• **DATA FOR THIS TASK**
------

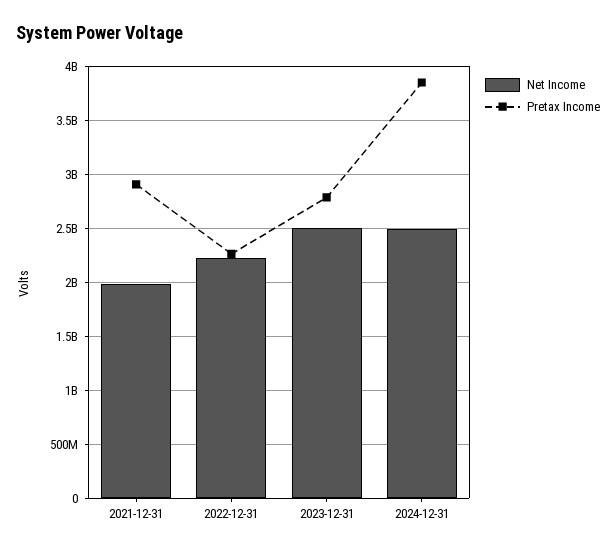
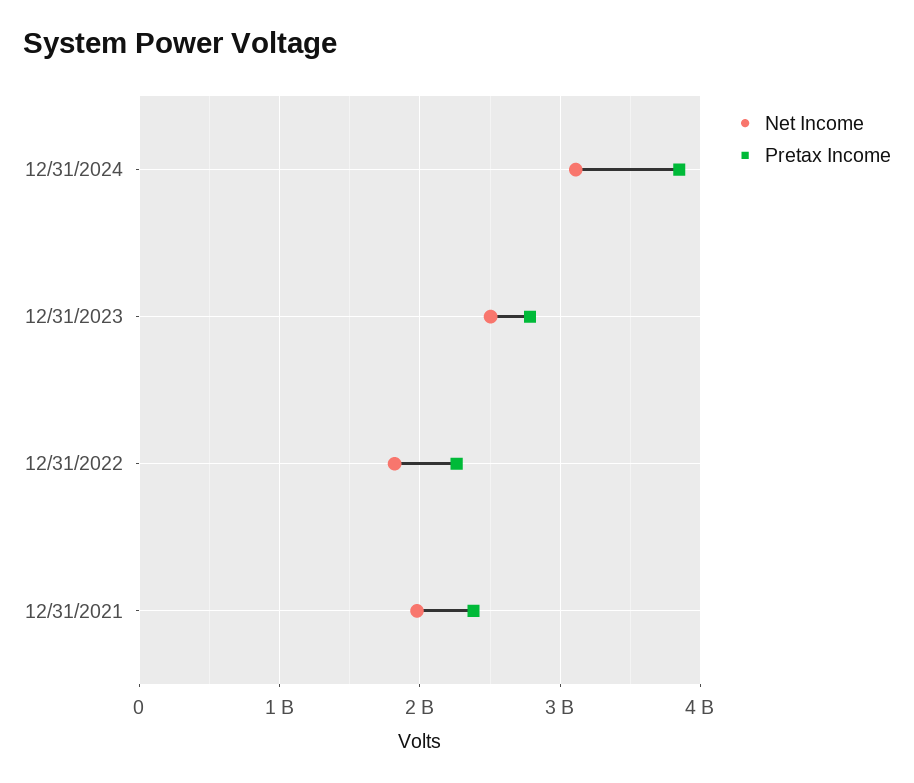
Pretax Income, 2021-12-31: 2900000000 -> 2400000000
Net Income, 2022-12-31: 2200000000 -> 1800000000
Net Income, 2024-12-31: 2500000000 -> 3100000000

------

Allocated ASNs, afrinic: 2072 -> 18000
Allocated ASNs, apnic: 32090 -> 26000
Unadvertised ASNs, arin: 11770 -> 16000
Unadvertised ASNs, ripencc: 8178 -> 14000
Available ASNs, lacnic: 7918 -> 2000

------

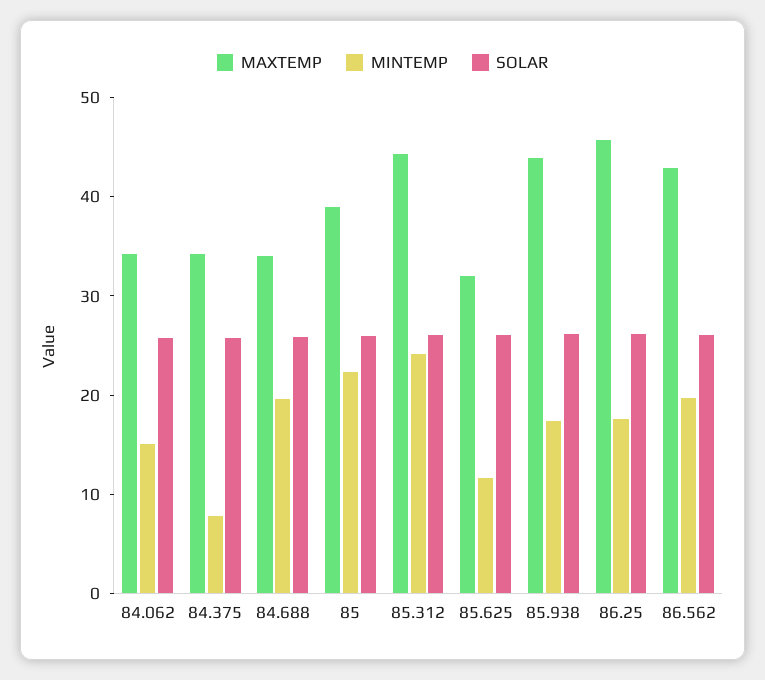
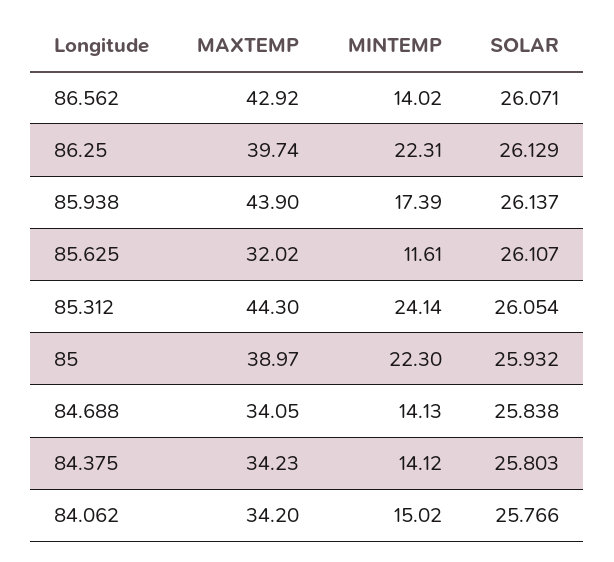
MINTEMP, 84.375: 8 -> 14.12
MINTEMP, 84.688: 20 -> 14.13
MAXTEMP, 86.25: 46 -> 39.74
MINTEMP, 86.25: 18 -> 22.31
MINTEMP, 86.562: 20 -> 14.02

------

• **TASK DIRECTIONS**
Find how many lines contain "Income" in the data. Write that number and nothing else.

• **FINAL ANSWER**
3